[[ Document section, beginning ]]
Being on the bench is not all just sitting on the sidelines. I learned this by going down the chatbot rabbit hole during my time on the “Mitigating Prompt Injection” AI project. Over the course of the project, our bot evolved and no testing day was the same. It allowed me to sharpen up my manual testing and create a fictional feud with an inanimate object.

This is my story….

In the beginning

Like all good stories, we start at the beginning. Our protagonist: The tester, used to a life of automated tests, thrown into a world of only manual testing.

Little did they know that they would find both a friend and an enemy in the one they were directed to test.

In the early days, the model of chatbot being used (gpt-3.5-turbo) wasn’t the smartest, unlike its younger brother (gpt-4). This was good. The tester needed the bot to give its information and it did that with ease.

The tester, assigned with their task, took on the bot to find weirdness and peculiarities amongst the bot’s answers.
[[ Document section, end ]]
[[ Listed entries, beginning ]]
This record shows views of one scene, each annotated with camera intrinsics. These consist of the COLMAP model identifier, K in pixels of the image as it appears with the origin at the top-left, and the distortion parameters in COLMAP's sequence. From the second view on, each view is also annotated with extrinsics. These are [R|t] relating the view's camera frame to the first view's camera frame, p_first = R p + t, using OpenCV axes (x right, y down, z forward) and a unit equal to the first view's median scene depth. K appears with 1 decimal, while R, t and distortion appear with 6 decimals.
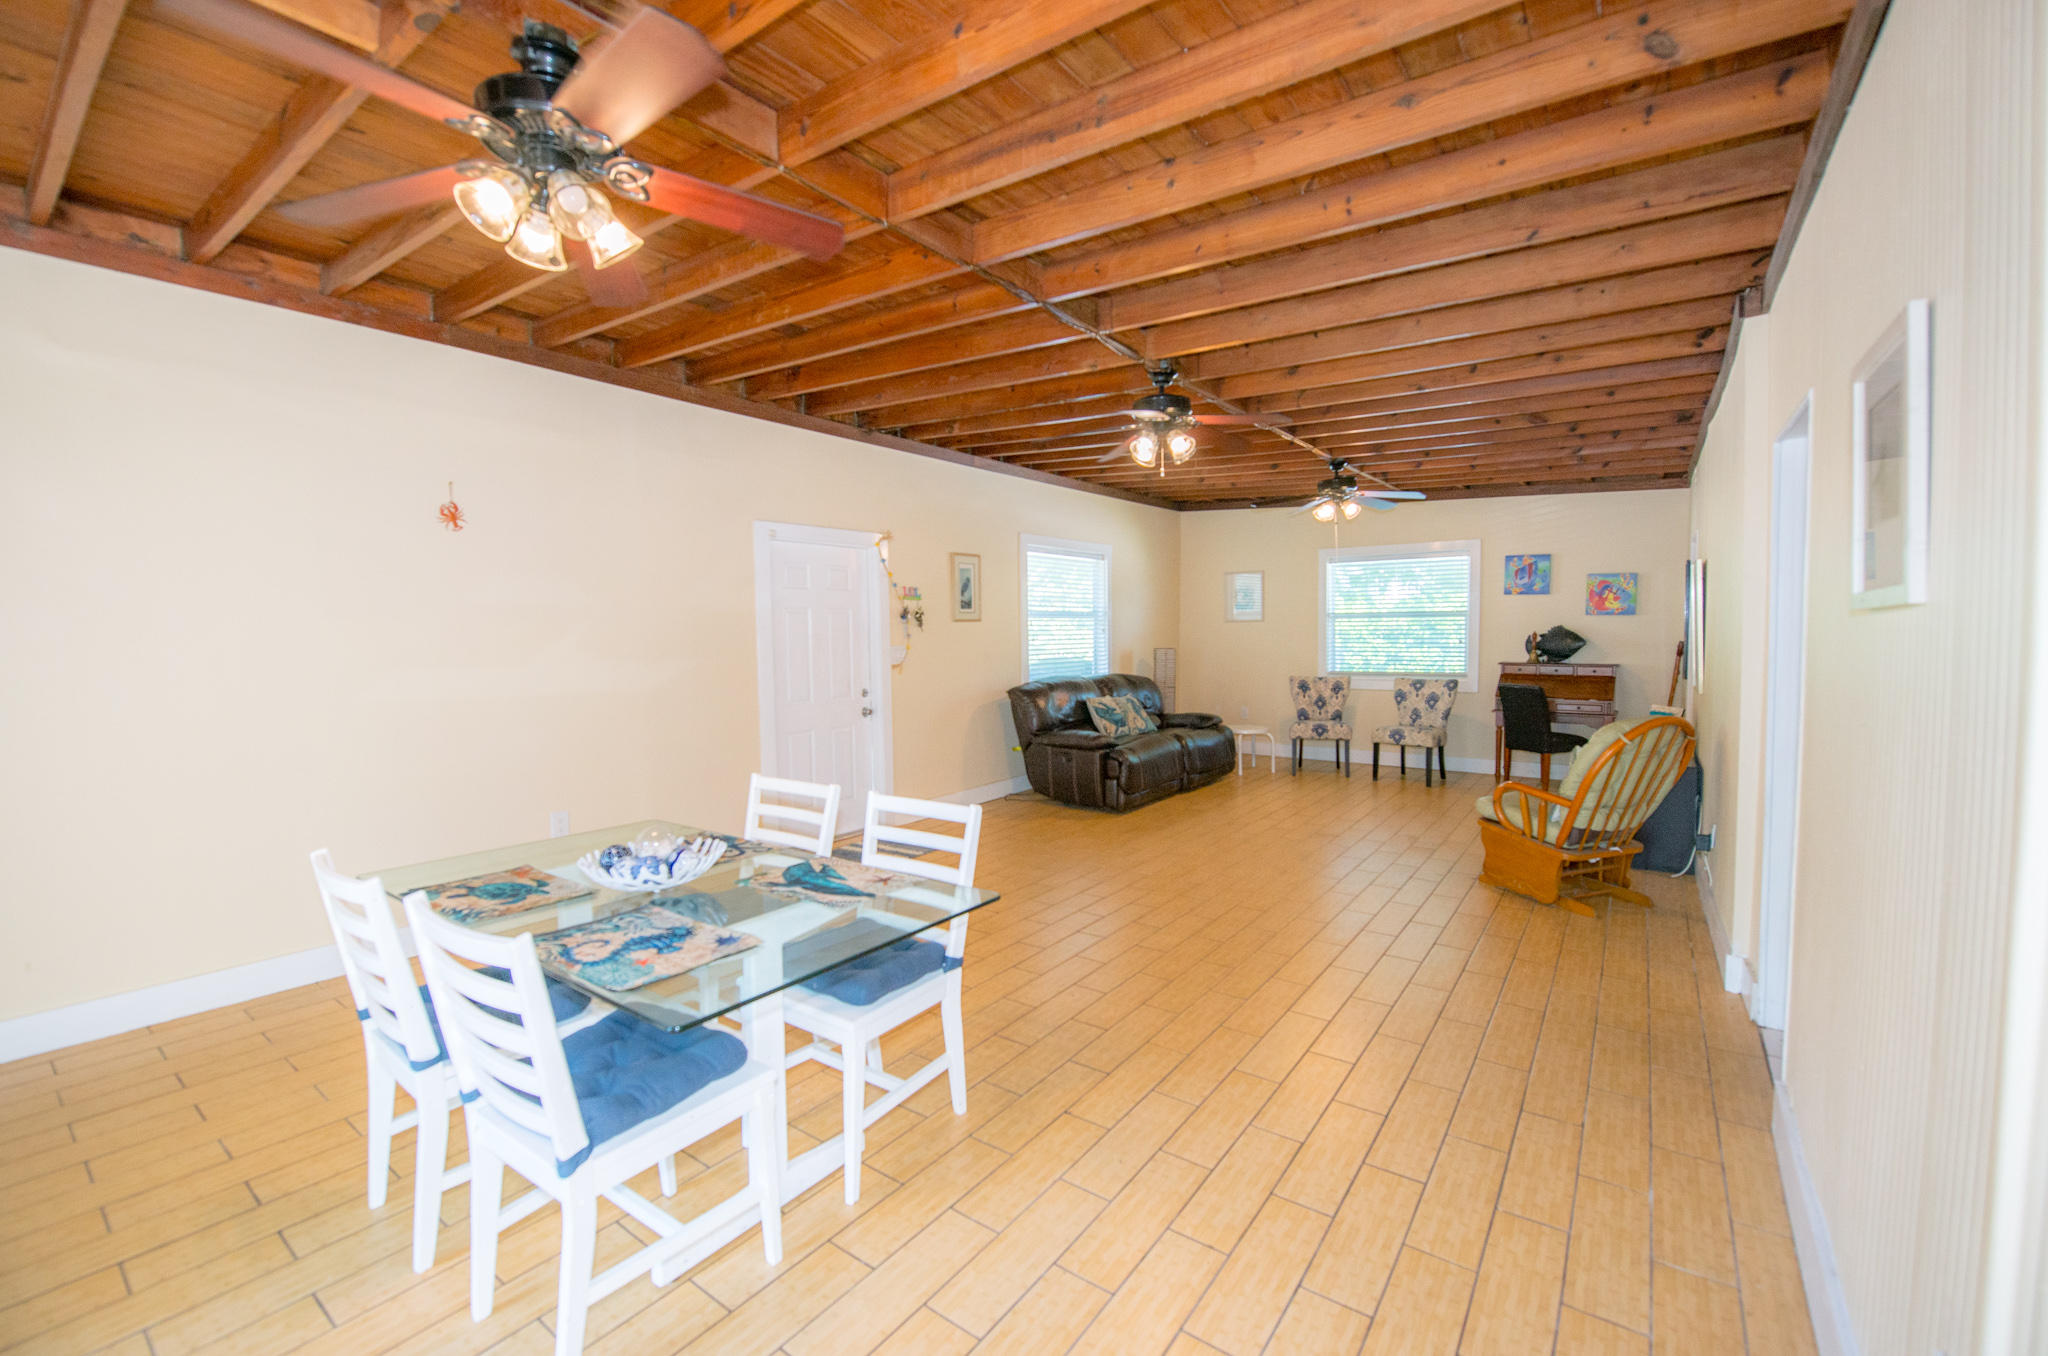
lens RADIAL K [[833.1, 0, 1020.4], [0, 833.1, 670.0], [0, 0, 1]] dist [-0.012235, -0.000355]
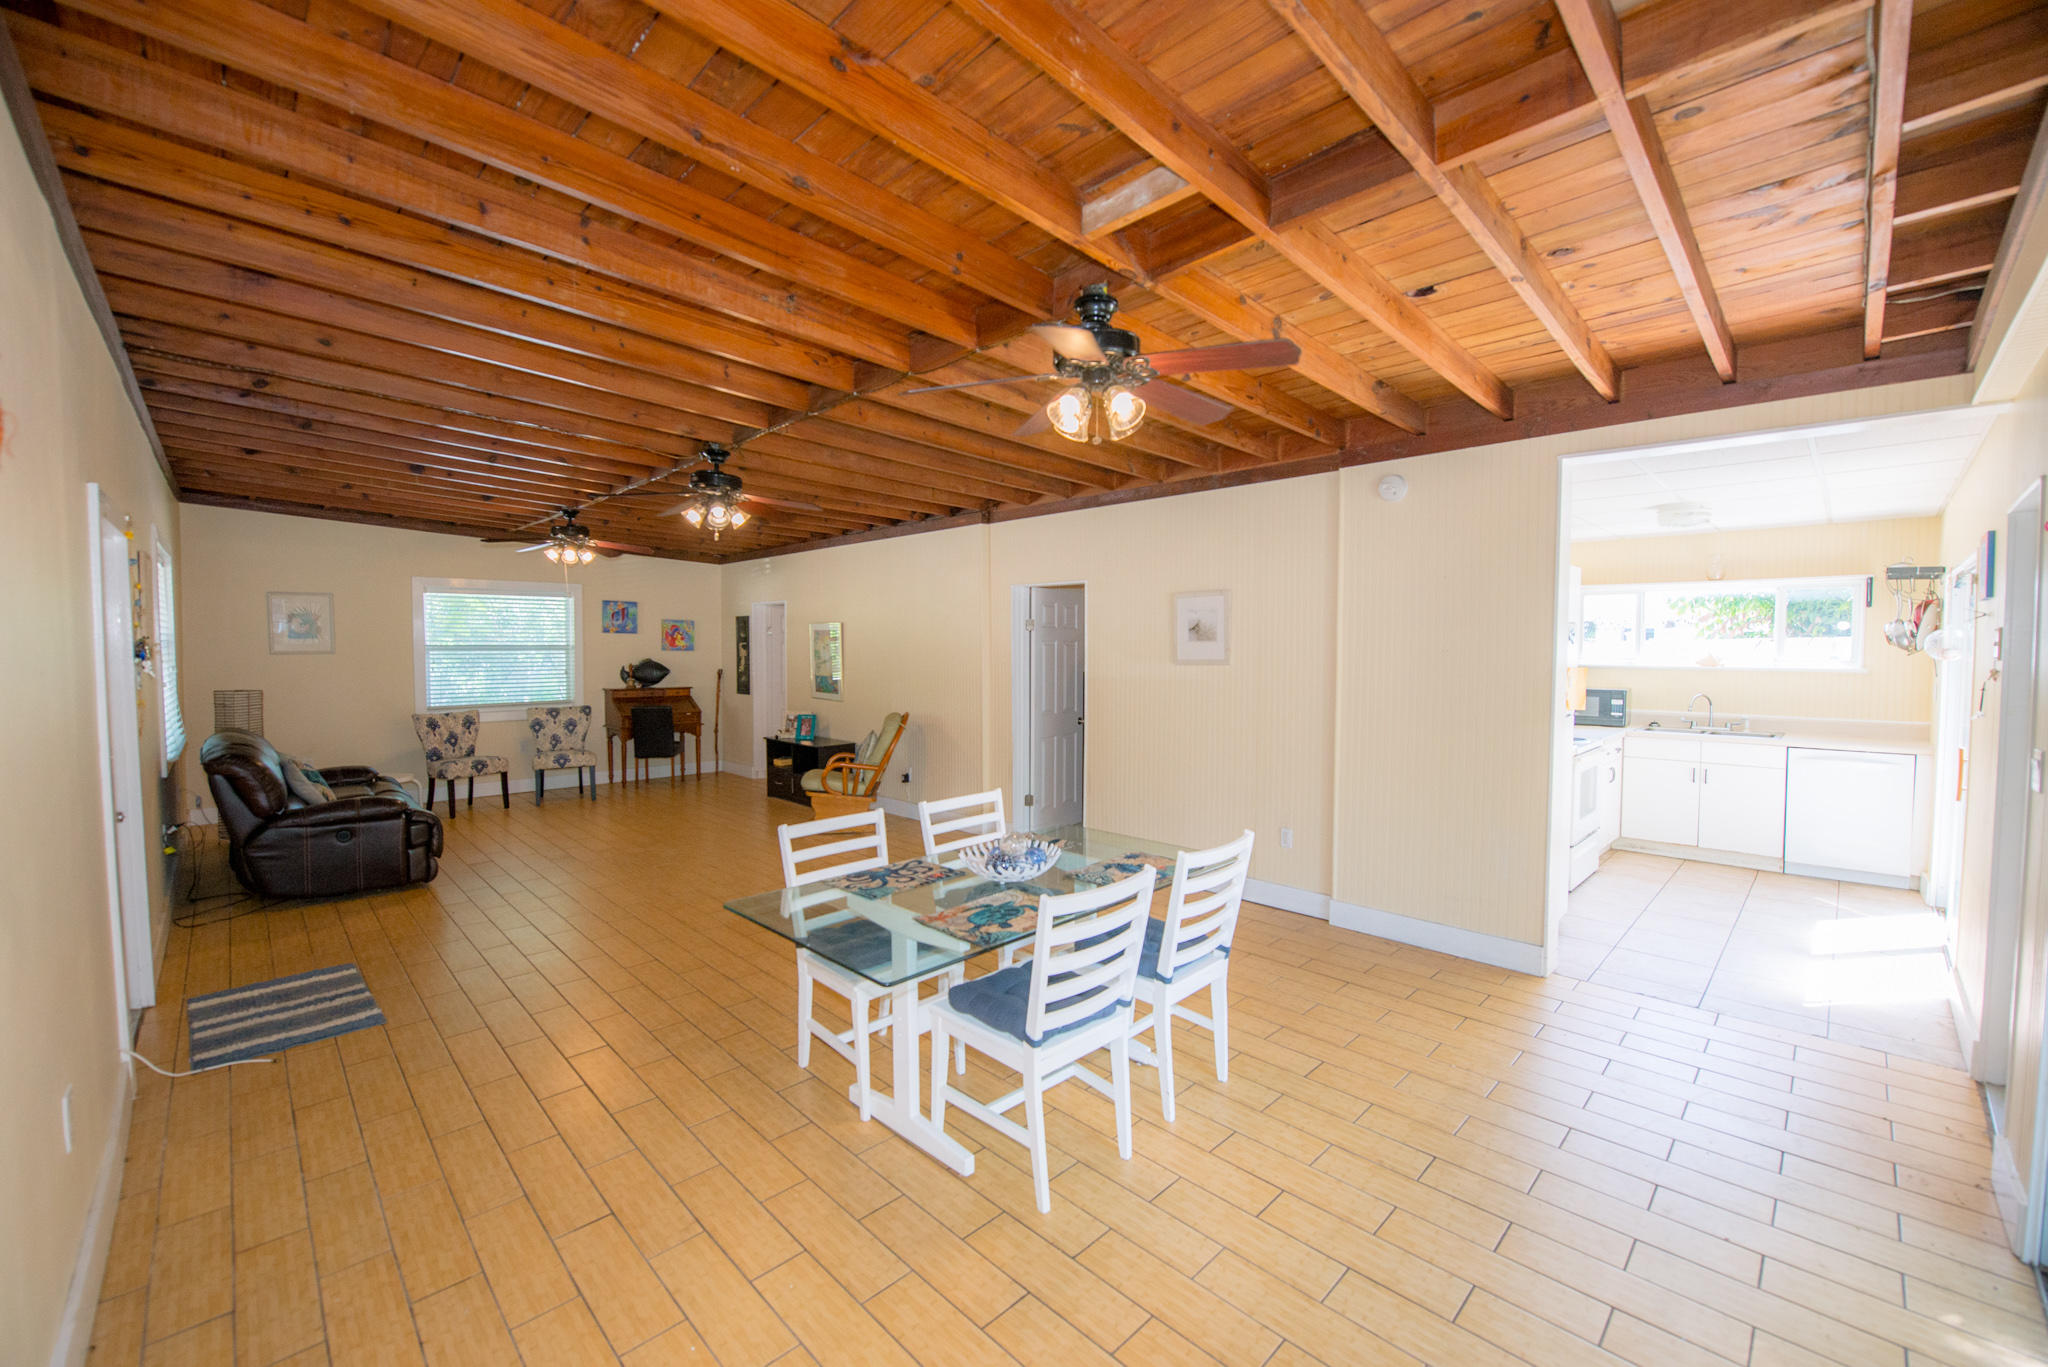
lens RADIAL K [[818.5, 0, 1024.9], [0, 818.5, 683.0], [0, 0, 1]] dist [-0.016038, -0.000198]
pose [[0.162888, -0.036169, 0.985981, -0.505565], [0.045413, 0.998544, 0.029127, -0.026114], [-0.985599, 0.040032, 0.164293, 0.219464]]
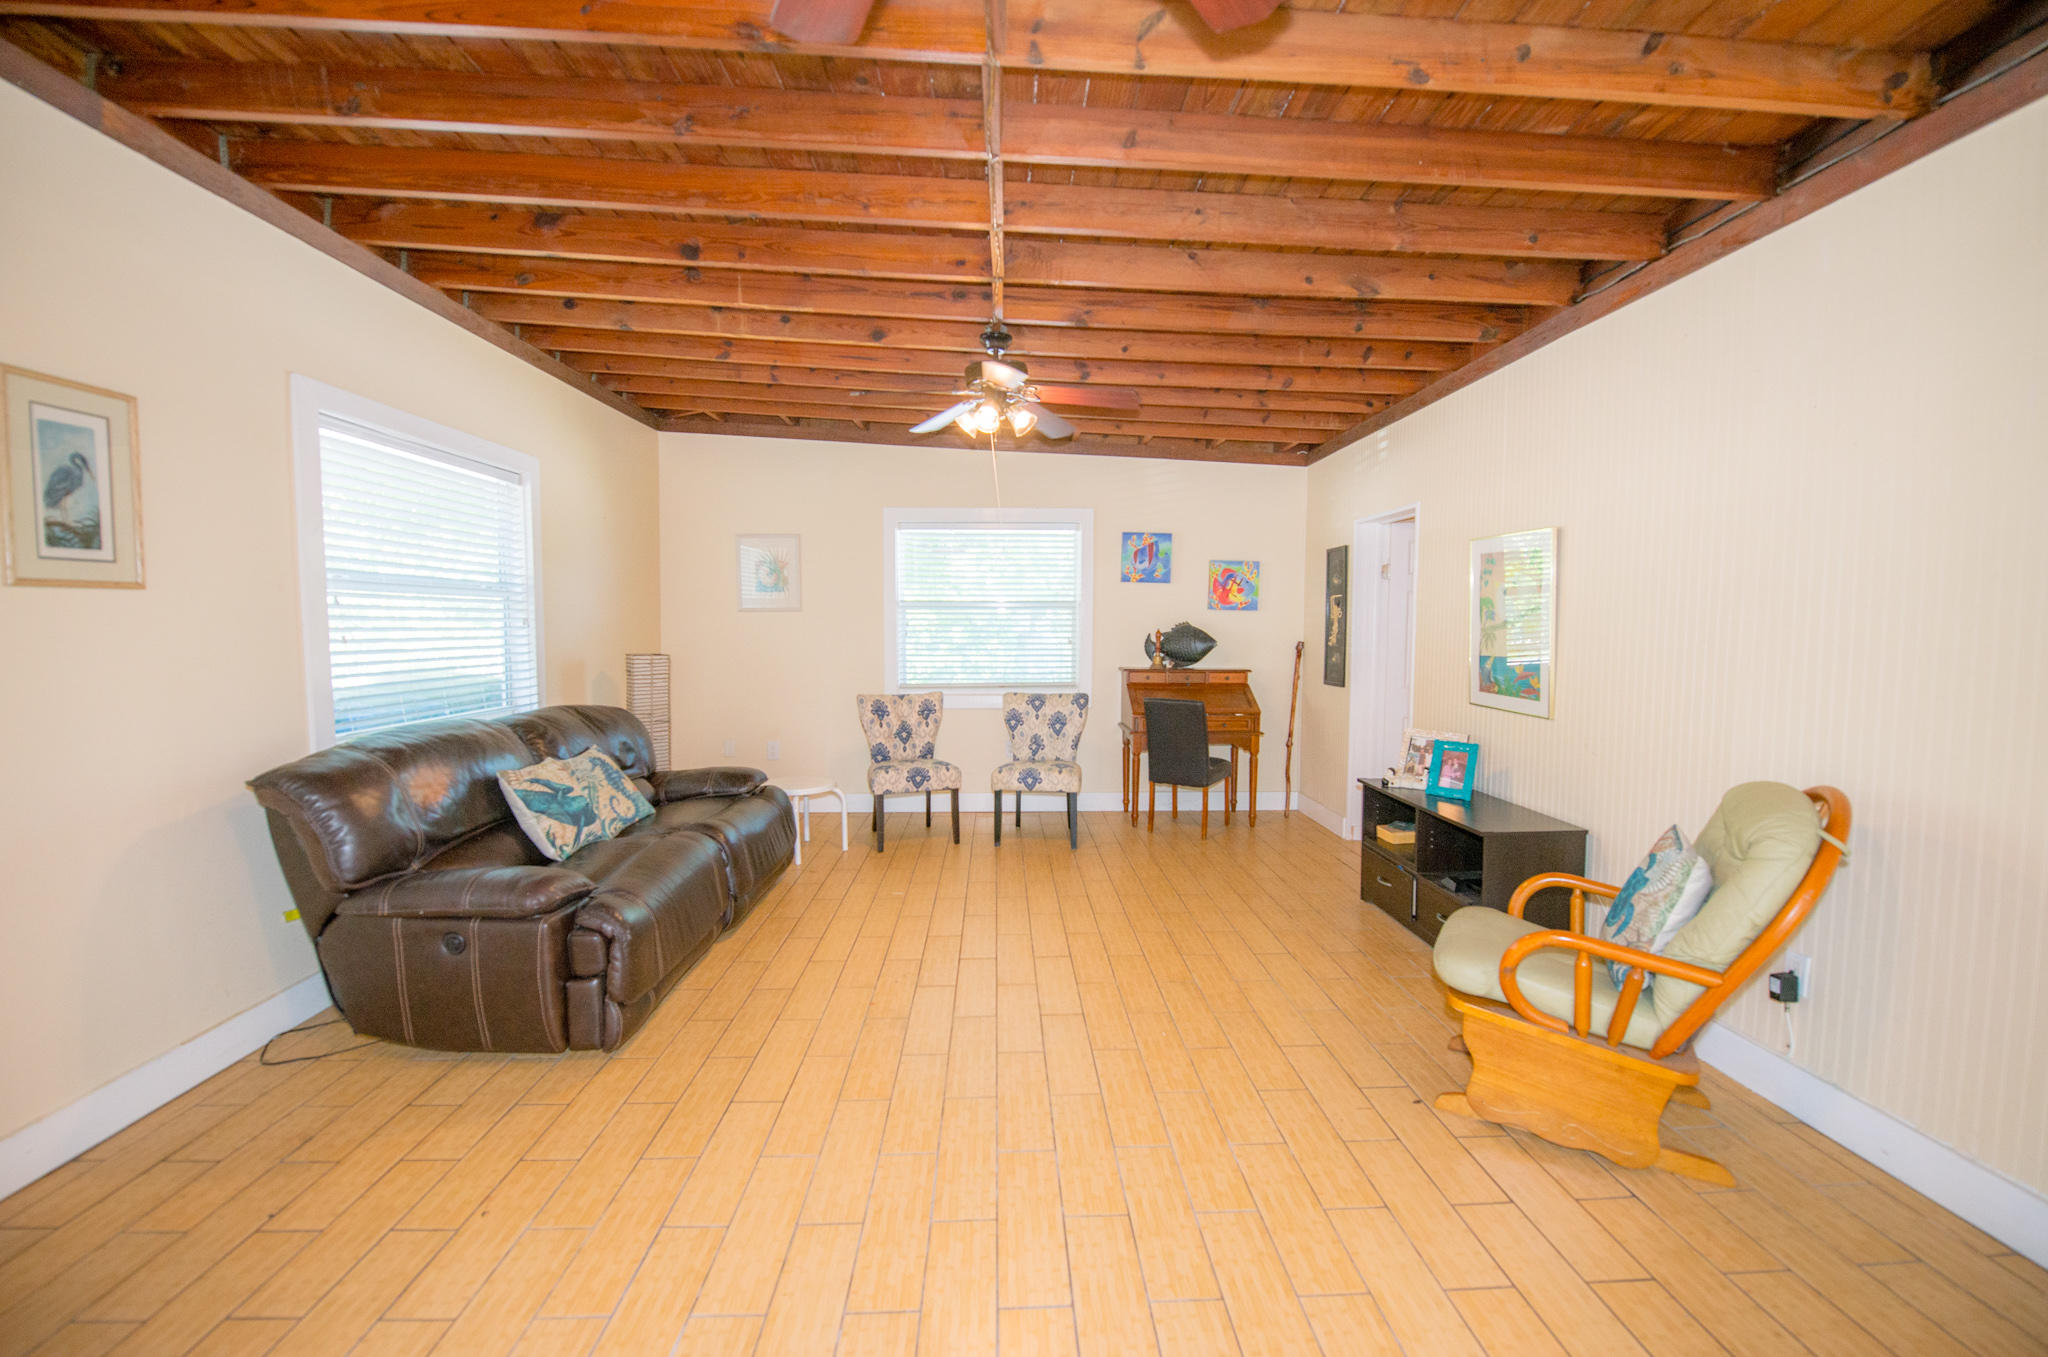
lens RADIAL K [[833.1, 0, 1034.7], [0, 833.1, 672.8], [0, 0, 1]] dist [-0.012235, -0.000355]
pose [[0.775187, -0.025141, 0.631231, 0.023219], [0.021453, 0.999679, 0.013471, -0.018468], [-0.631367, 0.003099, 0.775478, 0.465434]]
[[ Listed entries, end ]]
From the account of testing a chatbot, list every term that appears inside quotation marks or parentheses. The listing is not needed for this exercise.

=== Task solution ===
- Mitigating Prompt Injection
- gpt-3.5-turbo
- gpt-4